Robotics that learn-as-they-go & self-correct
Typically, when mistakes are made on the production line the machines do not have the autonomy to deal with them. However, a team of engineers can control the bots via teleoperation so that they can remotely recover errors that occur in the warehouse.
However, in addition to teleoperation, as part of the recovery process Harvey reveals that Ocado is also using a behaviour clone AI system to create an end-to-end machine learning model whereby the robot is learning from the person who is remote controlling the robot.
“It has been has been trained on over 200 hours of engineers remote controlling picking and packing, using robots and suction picks to pick and pack,” he explains.
“The emerging behaviour is incredible: they have learned to adapt. It’s like watching someone fly fishing: When it gets something wrong, it realises it has got something wrong, puts it back and recovers. Or it might fail to pick up an item so it will move to go and try and pick it up,” he adds.
Harvey observes that the machines have even learned how to adjust putting tricky items into carrier bags and uses a large size of Celebration chocolates as a case-in-point.
“The robot tries to nudge the box into he plastic bag if the item is protruding outside the container because over heights are an essential thing we have to avoid.
“So the robot has learned to pick the box up off centre so that it’s already dangling down and it uses the carrier bag to help place it into he container effectively.”
Detecting robot outliers
For heath and safety reasons, humans can not enter the grid: these heavy cartesian machines whizz around at a closing speed of 4m/s with 5mm between them, and a collision would be harmful.

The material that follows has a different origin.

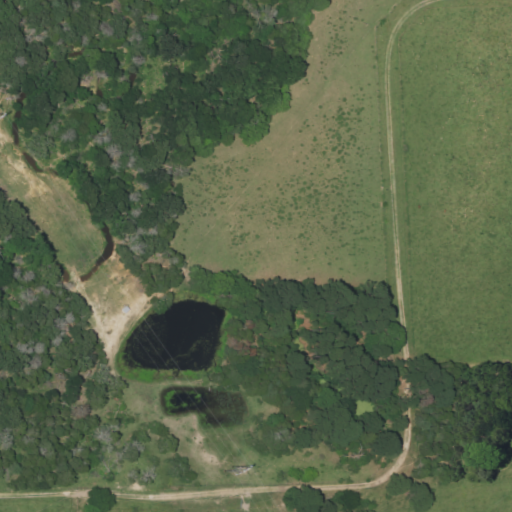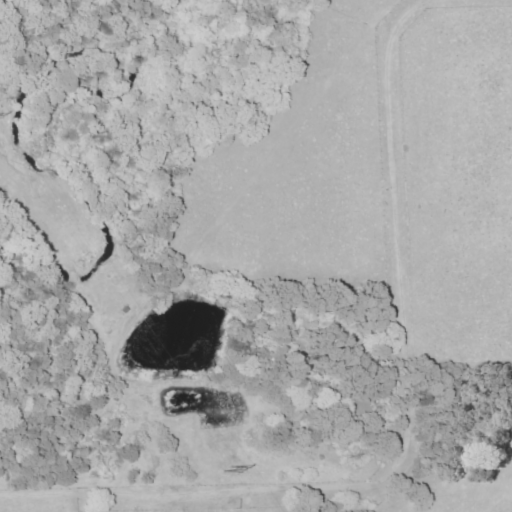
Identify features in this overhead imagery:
road: (402, 388)
power tower: (231, 471)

However, this makes detecting robots that are about to fail challenging. To manage their health, the robotics team relies heavily on the huge amounts of data they produce each day (approximately 1GB per bot per day. Or, as Harvey puts it “if these were floppy disks each bot would fill two shipping containers daily”).

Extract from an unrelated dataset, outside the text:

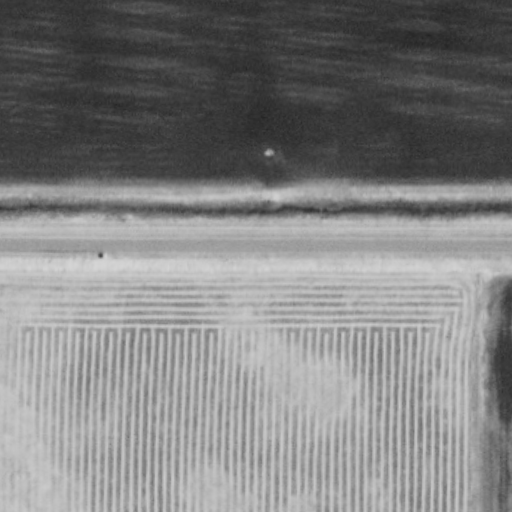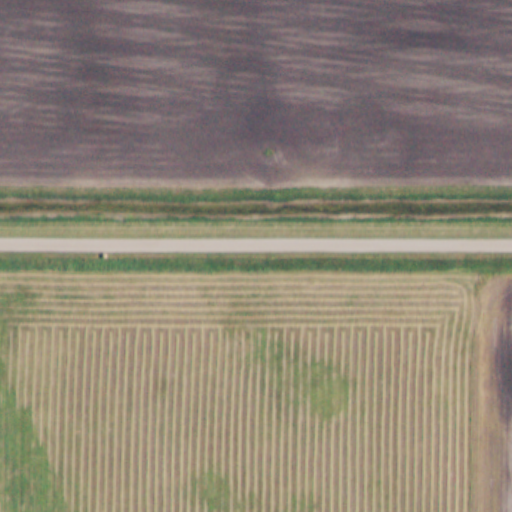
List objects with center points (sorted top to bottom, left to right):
road: (255, 244)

So when the team looked at methods for predicting failure for motion it started sifting through the timed motion data on each robots’ drive.
Aware of the “crazy amount of data” they were dealing with, the robotics team explored a number of solutions to help them, and found a novel reuse for Google Deepmind’s speech-to-text algorithm WaveNet.
Harvey explains: “Speech is another time-based signal, so we thought, ‘why not reuse it to analyse the movements of other time based signals? And it turns out WaveNet can characterise our speed profiles incredibly accurately, allowing us to detect bad moves and separate the good bots from the bad. So this kind of speech recognition tech can be redeployed in an automation environment.”
Using data science to pin-point broken tracks
While the team had figured out how to keep their robots healthy, failures also occasionally occur with the track the robots are on. The difficulty here lies with the fact that the track is not intelligent; it has no sensors it’s just cheap extruded aluminium.
The team also needed to identify whether the bad movement was coming from failing bot or a failing piece of track that has a gap, a hole, or food or rubbish logged into it.
“Again, using AI and ML techniques we were able to spot characterises far beyond what a human would be able to detect with the data. This is where the power of AI and ML really comes into its own.
“We had a data scientist who joined the team six months out of university and had no knowledge of hardware or bots themselves. But just using well-curated data sets and some very good techniques she was able to provide a list of locations on the grid and identified anomalies for us to check.
One of these turned out to be a broken piece of track that created a step between two points that caused the bots to take incorrect moves. The data set from these bot outliers was able to differentiate between the bots and the bad grid locations.